Seit dem 27. Dezember – dem religiösen Aschura-Fest - schöpfen die Proteste erneut Kraft. Seither wurden mindestens 15 Menschen getötet. Mehr als 800 Oppositionelle sitzen in Gefängnissen, die bekannt für Folter und Misshandlungen sind. Dennoch lassen sich die Oppositionellen nicht so leicht einschüchtern und gehen mittlerweile gar auf die sogenannten „Sicherheits“-Kräfte los und verprügeln sie. Doch weil dies allein das Regime nicht stürzen wird, ist die Frage wie es weiter gehen kann.

Mussawi und der Millionär Rafsandschani, die als grüne Opposition – vor allem vom Westen – hochstilisiert werden, sind alles andere als Befreier des Volkes. Beide sind führende Politiker des Regimes und waren in der Vergangenheit an der Verfolgung und Ermordung vieler Oppositioneller beteiligt. Ihnen geht es in Wahrheit nur um ihre eigene Macht und die Macht eines Teils der Klasse, die sie repräsentieren: der Bourgeoisie. Die grünen Führer werden sicherlich bereit sein der Jugend mehr persönliche Freiheiten zuzugestehen - Alkohol, Partys und relativ freie Meinungsäußerungen, wenn der Sturz der religiösen Diktatur aber auch gleichzeitig bedeutet, dass sie selbst an der Macht bleiben und das Land wirtschaftlich beherrschen können. Die grünen Führer sind nämlich vor allem daran interessiert, den Iran dem internationalen Handel zu öffnen und noch mehr Staatseigentum zu privatisieren (d. h. sich unter den Nagel zu reißen) als Ahmadinedschad es in den letzten Jahren im Wert von 63 Mrd. bereits Dollar getan hat. Doch zum Leidwesen eines Teils der Bourgeoisie erhielten vor allem regimetreue Anhänger Ahmadinedschads und die vielen Armen des Landes den größten Teil des Erlöses. Die grünen Führer und die hinter ihnen stehende Bourgeoisie wollen dies ändern.

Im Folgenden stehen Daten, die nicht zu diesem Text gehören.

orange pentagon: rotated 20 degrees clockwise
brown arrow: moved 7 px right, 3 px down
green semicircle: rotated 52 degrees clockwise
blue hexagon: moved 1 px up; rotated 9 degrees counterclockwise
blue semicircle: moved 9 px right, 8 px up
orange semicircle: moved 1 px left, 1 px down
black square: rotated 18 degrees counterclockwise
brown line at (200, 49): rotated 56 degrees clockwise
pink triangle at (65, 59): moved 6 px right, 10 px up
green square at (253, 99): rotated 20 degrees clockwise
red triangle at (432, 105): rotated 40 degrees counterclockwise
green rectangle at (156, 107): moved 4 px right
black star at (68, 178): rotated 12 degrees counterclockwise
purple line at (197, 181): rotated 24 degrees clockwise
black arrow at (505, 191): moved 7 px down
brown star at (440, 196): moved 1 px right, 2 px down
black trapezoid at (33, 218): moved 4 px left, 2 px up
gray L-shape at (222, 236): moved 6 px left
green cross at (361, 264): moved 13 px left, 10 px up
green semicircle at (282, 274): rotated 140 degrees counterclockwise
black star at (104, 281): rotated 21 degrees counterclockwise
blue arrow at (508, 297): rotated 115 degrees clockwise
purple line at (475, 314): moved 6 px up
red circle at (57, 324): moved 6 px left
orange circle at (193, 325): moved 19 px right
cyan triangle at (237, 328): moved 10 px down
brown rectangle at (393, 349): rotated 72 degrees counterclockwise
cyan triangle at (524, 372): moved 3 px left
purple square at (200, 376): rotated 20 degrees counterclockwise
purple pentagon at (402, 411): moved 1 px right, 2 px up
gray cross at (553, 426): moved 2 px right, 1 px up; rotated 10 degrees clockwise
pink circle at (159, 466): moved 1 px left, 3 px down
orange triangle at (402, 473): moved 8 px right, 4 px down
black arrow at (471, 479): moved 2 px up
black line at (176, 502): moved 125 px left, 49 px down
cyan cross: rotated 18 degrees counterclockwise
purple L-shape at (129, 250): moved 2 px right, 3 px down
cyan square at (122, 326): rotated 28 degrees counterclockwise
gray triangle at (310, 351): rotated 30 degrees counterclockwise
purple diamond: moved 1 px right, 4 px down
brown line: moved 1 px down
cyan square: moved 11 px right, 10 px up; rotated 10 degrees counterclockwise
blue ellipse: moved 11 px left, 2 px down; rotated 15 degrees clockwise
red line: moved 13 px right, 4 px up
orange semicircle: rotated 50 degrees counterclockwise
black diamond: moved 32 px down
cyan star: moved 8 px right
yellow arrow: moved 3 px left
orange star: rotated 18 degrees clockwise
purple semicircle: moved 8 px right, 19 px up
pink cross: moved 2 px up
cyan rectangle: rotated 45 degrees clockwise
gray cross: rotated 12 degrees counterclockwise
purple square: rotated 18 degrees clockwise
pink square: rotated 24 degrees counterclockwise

Die oppositionelle Jugend, die wachsende Zahl der Regimegegner und die noch weitestgehend passive Arbeiterklasse muss sich daher um jeden Preis eine eigene Führung geben, die es sich bedingungslos zur Aufgabe macht, die Interessen der Bevölkerung zu verteidigen. Die heutigen Proteste auf der Straße und die morgigen in den Unternehmen werden diese Führer hervorbringen!